Arcadia Data Looks to Streamline Big Data Search
Since emerging in June 2015, Arcadia Data has steadily upgraded its native Hadoop visual analytics platform to its latest hybrid iteration running both on the open-source framework and the cloud that now includes search-based business intelligence and analytics.
Arcadia Data, San Mateo, Calif., said this week its upgraded enterprise platform aims to make it easier for business users to query data via a “Google-like search interface.” The new functionality includes AI-based “guided questions” designed to recommend related database queries as well as ranking answers based on scoring questions against all available data sets. The “best answer” is displayed at the top of a list of possible query answers.
All this, the company claims, will help drive the “consumerization of data.”

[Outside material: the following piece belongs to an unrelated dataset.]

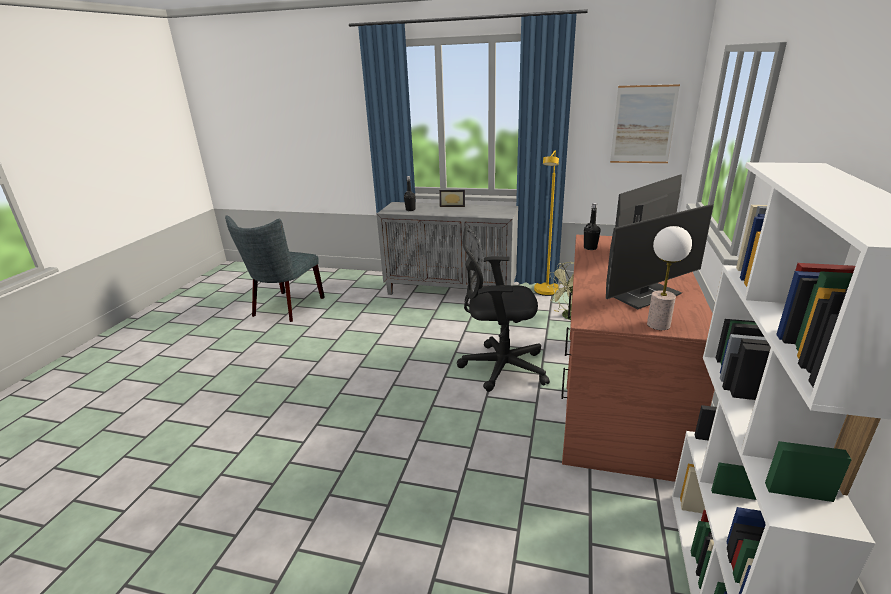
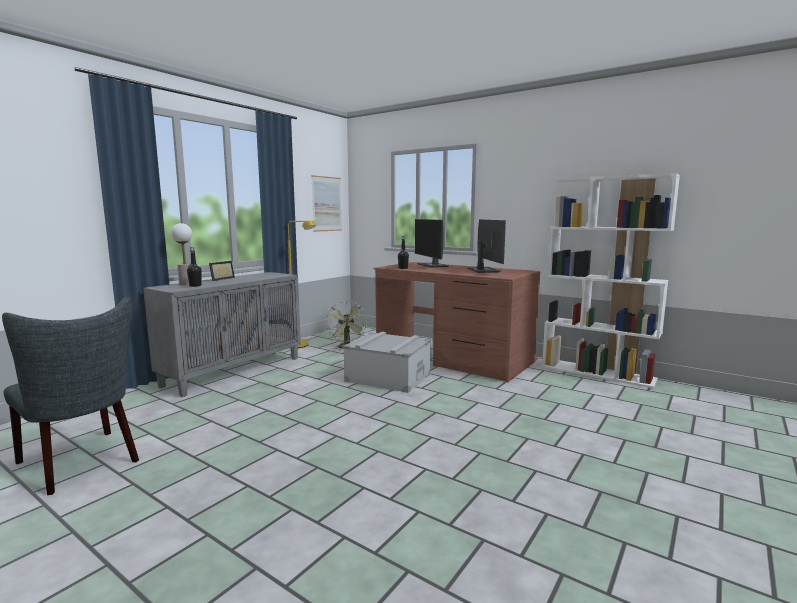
camera: 70 degrees left, 15 degrees down
(499, 367) = (388, 377): black office chair -> grey storage box
(658, 324) = (518, 272): table lamp -> table lamp (185, 283)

Arcadia Data has previously paired its Hadoop-native OLAP “cube” of pre-aggregated data with a visualization and BI layer that’s designed to rapidly query data without moving any data off the cluster.
Arcadia Data’s web-based visual analytics tool served directly from Hadoop addresses a shortfall in many big data projects that are hampered by business intelligence and visualization tools that analyze only a limited portion of the data extracted by Hadoop and other data platforms.

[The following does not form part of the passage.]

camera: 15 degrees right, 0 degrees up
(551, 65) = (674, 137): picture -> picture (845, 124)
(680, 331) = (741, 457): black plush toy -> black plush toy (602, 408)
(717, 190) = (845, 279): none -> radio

Hence, the company strives to reduce data movement among proprietary platforms as a way of accelerating business intelligence tasks.
Arcadia Data said its upgraded platform is native to big data platforms, thereby eliminating data movement among separate BI servers. “This mitigates the delays and governance challenges that the traditional analytical life cycle creates,” the company said Tuesday (Sept. 4).
Along with Hadoop, Arcadia Data works natively with big data cloud stores like Amazon Simple Cloud Storage System and Microsoft Azure data lake storage as well as streaming systems like Apache Kafka. It also supports Oracle (NYSE: ORCL), Teradata (NYSE: TDC), the Snowflake cloud data warehouse and Amazon Redshift databases.